Serenade of the Seas: Tampa Gets More Caribbean Coverage
Serenade of the Seas will homeport in Tampa starting October 2027, picking up routes that span five to nine nights in both the Western and Eastern Caribbean. Six-night itineraries swing through Roatán, Cozumel, and Costa Maya, while the longer eight-night options add Belize City and George Town to the mix.
Tampa has been one of the Southeast’s fastest-growing cruise ports, and this deployment gives the region’s travelers a solid mid-range option with real variety. The shorter six-night sailings hit popular Western Caribbean classics, but the eight-night routes are where things get interesting — Belize City and George Town offer snorkeling, wildlife, and cultural excursions that tend to resonate deeply with repeat cruisers who’ve already checked off the standard ports.
Worth noting: Cozumel is also home to Royal Caribbean’s Royal Beach Club Cozumel and the upcoming Perfect Day Mexico at Costa Maya — two private destination investments that are central to the company’s long-term strategy of owning the guest experience from end to end, not just at sea.

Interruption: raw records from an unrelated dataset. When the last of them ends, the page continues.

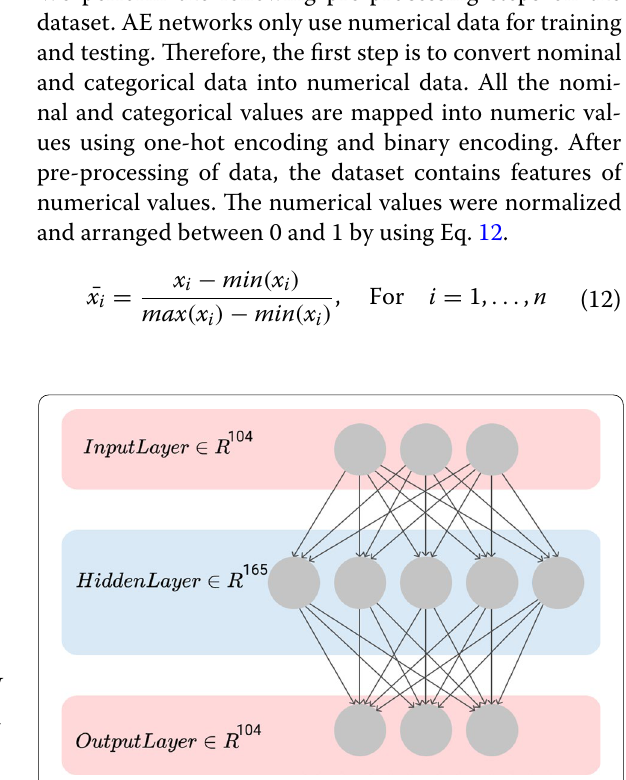
Fig. 7 The architectural diagram of AE model including the number of input, hidden and output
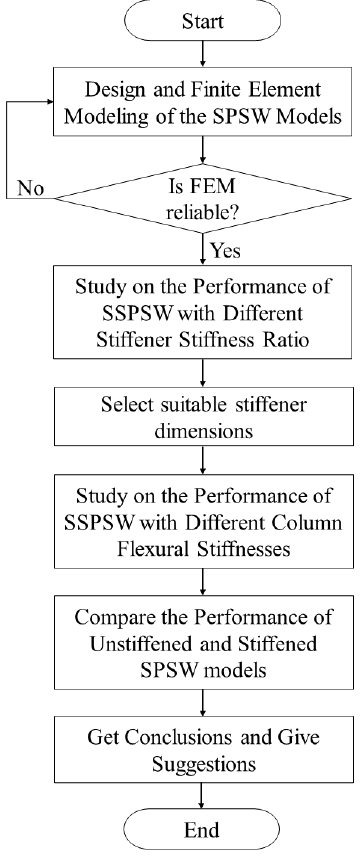
Figure 2. Flow chart of the argument logic of this article.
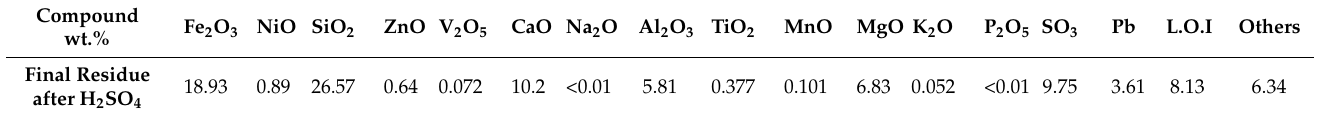
Table 2. Overall chemical analysis of sulfuric acid solid residue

Vision of the Seas: Southern Caribbean From San Juan
The most significant repositioning in this announcement may be Vision of the Seas moving from Baltimore to San Juan, Puerto Rico, in October 2027. From there, the ship will primarily offer seven-night Southern Caribbean sailings calling at Antigua, Dominica, Barbados, Grenada, and St. Thomas. Come early 2028, a six-night ABC Islands itinerary — covering Aruba, Bonaire, and Curaçao — rounds out the deployment.
This is a meaningful upgrade for travelers who want to reach deeper into the Caribbean without spending two or three days at sea getting there. Homeporting in San Juan eliminates that transit problem entirely, putting genuinely off-the-beaten-path ports like Dominica and Grenada within reach on a standard week-long sailing.
Southern Caribbean routes tend to attract experienced cruisers seeking something beyond the Bahamas and Cozumel circuit. Placing Vision of the Seas in San Juan for this purpose signals that Royal Caribbean believes there’s strong and growing demand for that richer, more diverse Caribbean itinerary — not just the quick-hit routes.
Why This Announcement Matters Right Now
A common mistake travelers make is waiting too long on cruise bookings, assuming that fares will drop closer to sail date. For popular ships and marquee itineraries, that logic increasingly doesn’t hold. Royal Caribbean has been consistent in rewarding early bookers, and these Caribbean routes — with their mix of private island stops and deeper ports — are likely to attract strong early demand.
The company’s strategy of anchoring sailings around its private destinations is also worth watching. Perfect Day at CocoCay, Royal Beach Club Paradise Island, Royal Beach Club Cozumel, and Perfect Day Mexico are all woven into these new deployments. That’s not coincidental. These are high-margin venues where Royal Caribbean controls the guest experience and captures significantly more revenue per visitor than a typical port call. The more sailings that feature these stops, the more each investment pays off.
What to Do If Any of These Routes Catch Your Eye
Bookings are currently open for the Caribbean portions of these 2027-2028 deployments. Royal Caribbean indicated that deployment details for Australia, China, and Singapore will open during the week of March 2, 2026 — so if Asia-Pacific sailing is on your radar, that announcement is just days away.
For the Caribbean routes, the practical advice is simple: if a sailing looks right, book it early. Itineraries built around private destinations and Southern Caribbean ports tend to sell faster than generic Western Caribbean routes, and the Radiance-class ships — comfortable, well-proportioned, and genuinely great for ports-heavy sailings — have a loyal following that tends to book early.
This is the kind of deployment announcement that rewards the planners. The sailings are open, the ships are solid, and the ports are genuinely worth looking forward to.